Anything I can do to help it recover as I presume this is the casue of some leaves going yellow and getting brown spots.

Could the light be to close? Its a 250w cfl and its about 2 - 3 inches form the plant


----------



## SmokeyDeHerb (Oct 23, 2010)

Hey y'all. thought i'd update you on my NL auto. been vegging 3 weeks now and is nice and bushy, so have decided to switch it to 12/12 on the red light, mainly coz i'm an impatient SOB and can't wait to get a smoke off of her 
Pics are of 18 days, 20 days and today, 21 days. the growth between day 18 and 20 is pretty wild. let me know your thoughts.


----------



## Kushman201 (Oct 23, 2010)

Hey FullDuplex where did you get that BudWider strain from? Or is it your own cross?


----------



## mossys (Oct 23, 2010)

> Anything I can do to help it recover


Keep your fingers crossed.
We may be looking at results that came from the stem damage..and it may recover.
They have Hearts like Lions..so you may be lucky.

Can you see any New growth on it...?

The rest of them are looking Fine...good growing...
SmokeyDeHerb...that is a Good Looking plant.
Amazing the difference between day 18 & 21..

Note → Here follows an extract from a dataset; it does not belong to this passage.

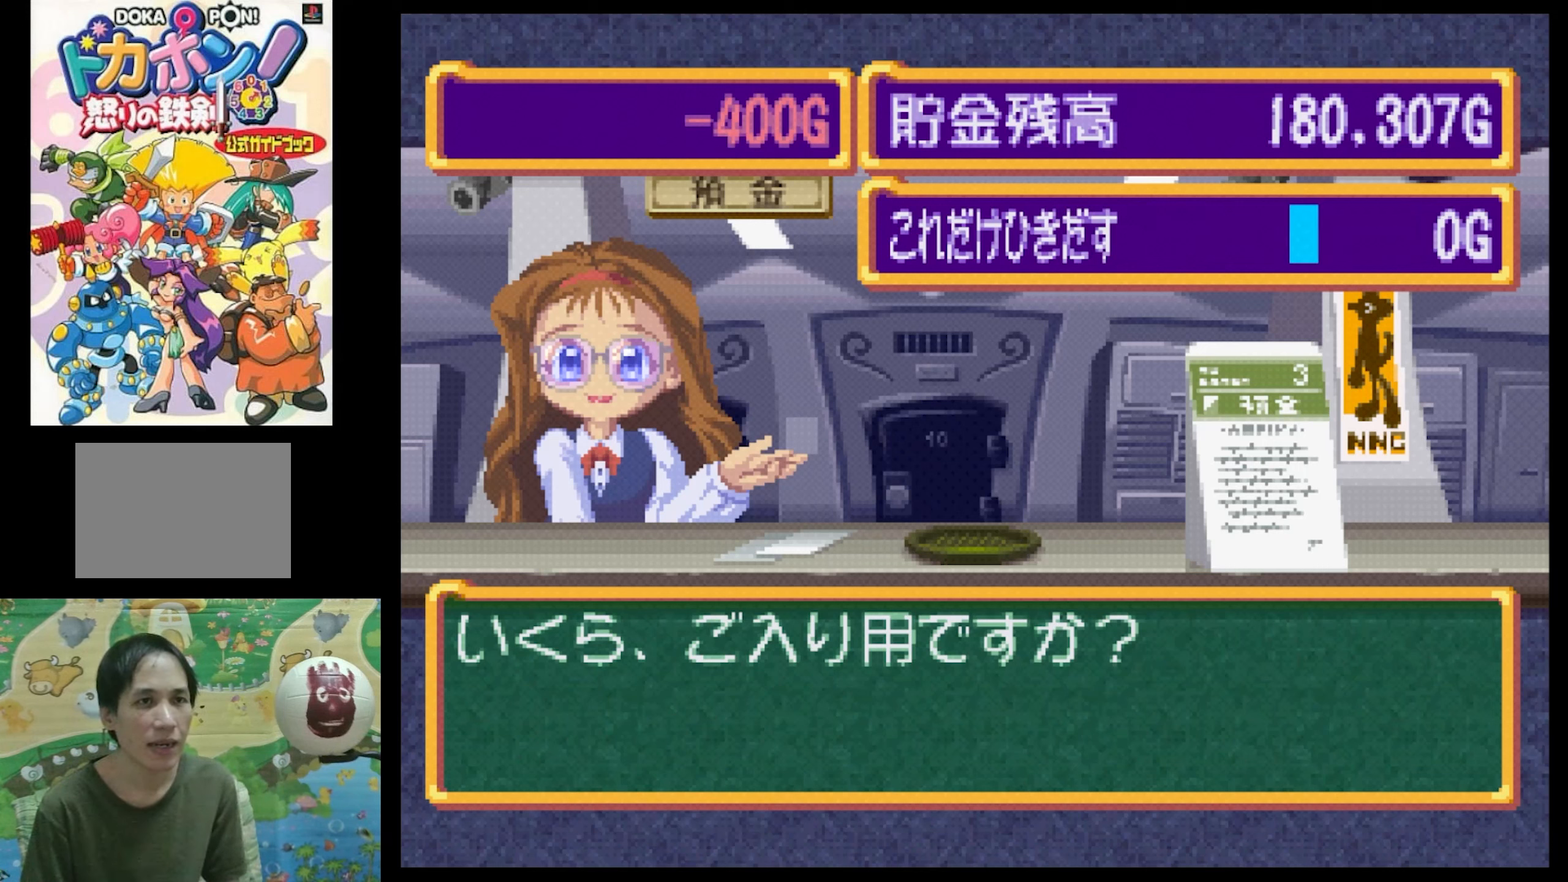
{"buttons": [], "events": [[34, "DPAD_RIGHT", "down"], [100, "DPAD_RIGHT", "up"], [317, "DPAD_UP", "down"], [434, "DPAD_UP", "up"]]}
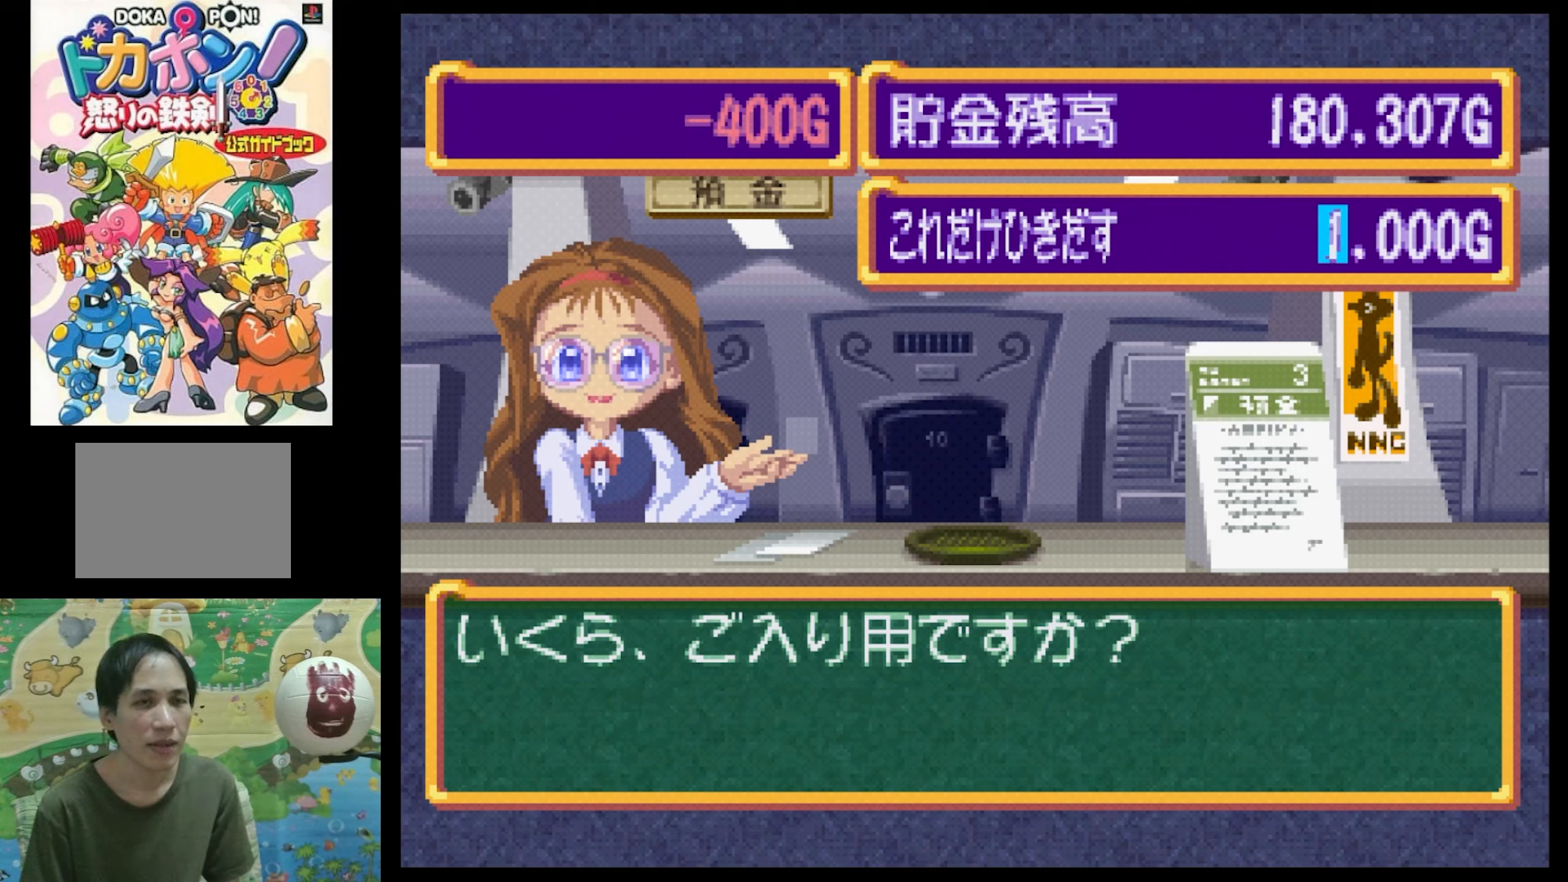
{"buttons": ["DPAD_UP"], "events": [[417, "DPAD_UP", "down"]]}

But gotta ask...why 12/12 on an Autoflower...?

​


----------



## Anonamix (Oct 23, 2010)

mossys said:


> Can't help thinking FullD is gonna be proud how this thread has woofed since he has been away.


Yeah I bet enjoying some b.betty . Its great seein peeps showin auto love!




mossys said:


> BTW..your purple JEM...is she all purple..or is she holding Pink on the bottom of the calyxs..
> I'm sure I keep seeing pink..?


exactly. pink at the bottom of calyxs, making for serious eye candy!



Endorium said:


> leaves going yellow and getting brown spots.
> 
> Could the light be to close? Its a 250w cfl and its about 2 - 3 inches form the plant


What im thinking, its good to keep those cfls close as possible without cookin your green. maybe use your forearm and move it to the distance you cant feel heat, that should be good. Im thinking the large leaf size compared to short height, they might wanna grow more than your lights letting them, thus they've grown into your lights heat?

maybe raise the light a few more inches to promote a bit of stretch? not to much tho.


----------



## Endorium (Oct 23, 2010)

i thought 12/12 on an autoflower did nothing except slow growth. Autoflowers do not go off light so doing 12/12 will not make it flower.
I am doing mine 24 hours light for the entire cycle then 3 days dark at the end.

I have noticed growth today and the damage must of been a few days ago so fingers crossed. In fact the damaged one is growing faster than the non damaged one!!


----------



## Endorium (Oct 23, 2010)

One closet to the camera is the one with the damaged stem. Small one to the left/back is Sharks tooth strain that is non auto. once Auto's have finished I will start to flower that one


----------



## Anonamix (Oct 23, 2010)

@mossy i heard a guy swear by 12/12. I cant remember his reasons tho lol. I know his results were there, but when i tried 12/12 start to end, I noticed a slower grwoth pre-flower. Ive heard other people cut it down to 12/12 a little bit after they flower, with the intent of quickening growth. 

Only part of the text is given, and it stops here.